------ Texto fuente

No sería de sorprender que García Ortiz arrojara la toalla y se marchara a casa a estudiar lo que más le apasiona: el Medio Ambiente. Estuvo cerca de veinte años dedicado a eso como ministerio público en Galicia dedicado al esclarecimiento de incendios y a la catástrofe del Prestige. En realidad, esa decisión no dependerá de él, sino del propio presidente del Gobierno, enredado cada vez más en la tan traída y conflictiva ley de amnistía. Un avispero del que depende gran parte de su supervivencia política, sujeto a las exigencias de Carles Puigdemont y al respirador artificial que supone el apoyo de sus siete diputados de Junts en el Congreso. Más de un analista define la situación como una muestra de corrupción política: beneficios penales por un puñado de votos.
Pero más allá del poco ejemplar entramado político-judicial al que los ciudadanos asisten desde las elecciones del pasado julio, el fiscal general tiene que lidiar con las «sugerencias» de Sánchez, quien ya afirmó la semana pasada que todos los independentistas serán amnistiados porque no son terroristas. Eso lo ha cuestionado el juez instructor de la Audiencia Nacional, Manuel García-Castellón, quien solicita una prórroga de otros seis meses para esclarecer los indicios que ligarían a Puigdemont con Tsunami Democràtic, el movimiento que provocó graves disturbios en Barcelona y su aeropuerto tras la sentencia condenatoria, en 2019, de los cabecillas del procés, posteriormente indultados por el Gobierno de la nación. Puigdemont no pudo ser detenido ni procesado pues huyó en el maletero de un coche en octubre de 2017 a Bélgica donde reside en el municipio de Waterloo, muy próximo a la capital belga. Es europarlamentario y su aspiración es llegar, limpio de cargas penales, y presentarse a la reelección el próximo junio. Los tiempos judiciales transcurren en su contra. Más aún si la amnistía no llega a buen puerto, algo que sobre el papel parece pese a todo poco previsible.

------------
------ Datos extraídos

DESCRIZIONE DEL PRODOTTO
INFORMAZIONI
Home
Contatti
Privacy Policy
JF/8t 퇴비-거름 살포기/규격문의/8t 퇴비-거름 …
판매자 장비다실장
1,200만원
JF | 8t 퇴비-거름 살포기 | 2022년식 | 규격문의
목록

------------
------ Datos extraídos

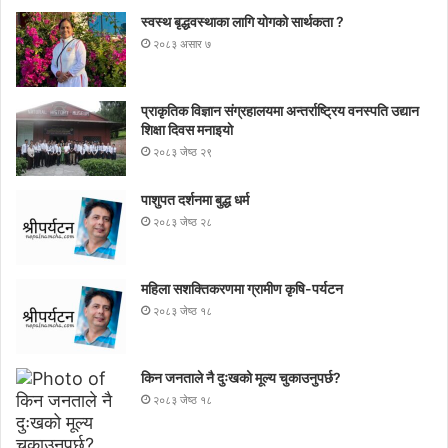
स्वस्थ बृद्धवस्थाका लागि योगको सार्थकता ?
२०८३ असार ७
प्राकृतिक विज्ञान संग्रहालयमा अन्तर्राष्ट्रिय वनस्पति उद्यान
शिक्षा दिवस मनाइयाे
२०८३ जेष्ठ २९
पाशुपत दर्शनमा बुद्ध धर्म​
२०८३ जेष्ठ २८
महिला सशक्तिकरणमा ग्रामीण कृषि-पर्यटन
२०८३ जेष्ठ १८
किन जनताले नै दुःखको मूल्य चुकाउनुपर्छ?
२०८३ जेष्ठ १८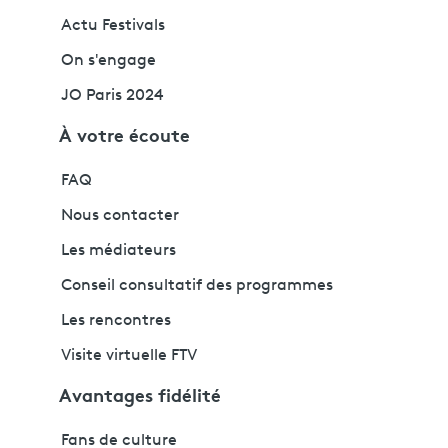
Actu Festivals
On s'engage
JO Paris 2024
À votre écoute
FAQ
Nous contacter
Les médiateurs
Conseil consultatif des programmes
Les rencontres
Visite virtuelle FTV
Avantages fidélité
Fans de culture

------------
------ Datos extraídos

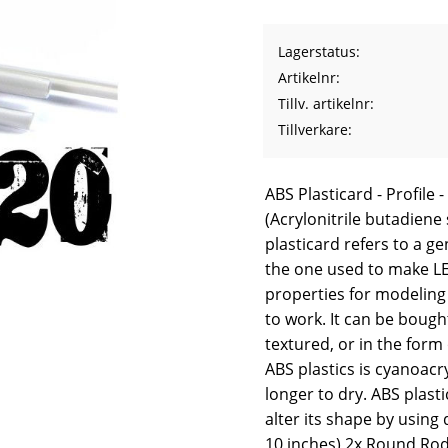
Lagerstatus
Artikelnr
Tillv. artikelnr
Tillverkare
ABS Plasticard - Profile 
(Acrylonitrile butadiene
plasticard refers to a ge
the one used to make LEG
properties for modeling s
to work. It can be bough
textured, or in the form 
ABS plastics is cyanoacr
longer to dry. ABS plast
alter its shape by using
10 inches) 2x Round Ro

------------

• **Tarea escrita A**
Reproduce literalmente el texto sobre la amnistía entre "No sería de" y "puñado de votos.", ambos incluidos.
• **Tarea escrita B**
Responde estas preguntas a partir del texto sobre la amnistía:
(i) ¿Durante cuántos años estuvo García Ortiz dedicado al Medio Ambiente como ministerio público en Galicia?
(ii) ¿Cuántos diputados de Junts hay en el Congreso?
(iii) ¿En qué municipio reside Puigdemont?

• **Tu respuesta A**
No sería de sorprender que García Ortiz arrojara la toalla y se marchara a casa a estudiar lo que más le apasiona: el Medio Ambiente. Estuvo cerca de veinte años dedicado a eso como ministerio público en Galicia dedicado al esclarecimiento de incendios y a la catástrofe del Prestige. En realidad, esa decisión no dependerá de él, sino del propio presidente del Gobierno, enredado cada vez más en la tan traída y conflictiva ley de amnistía. Un avispero del que depende gran parte de su supervivencia política, sujeto a las exigencias de Carles Puigdemont y al respirador artificial que supone el apoyo de sus siete diputados de Junts en el Congreso. Más de un analista define la situación como una muestra de corrupción política: beneficios penales por un puñado de votos.

• **Tu respuesta B**
(i) Cerca de veinte años.
(ii) Siete.
(iii) En Waterloo.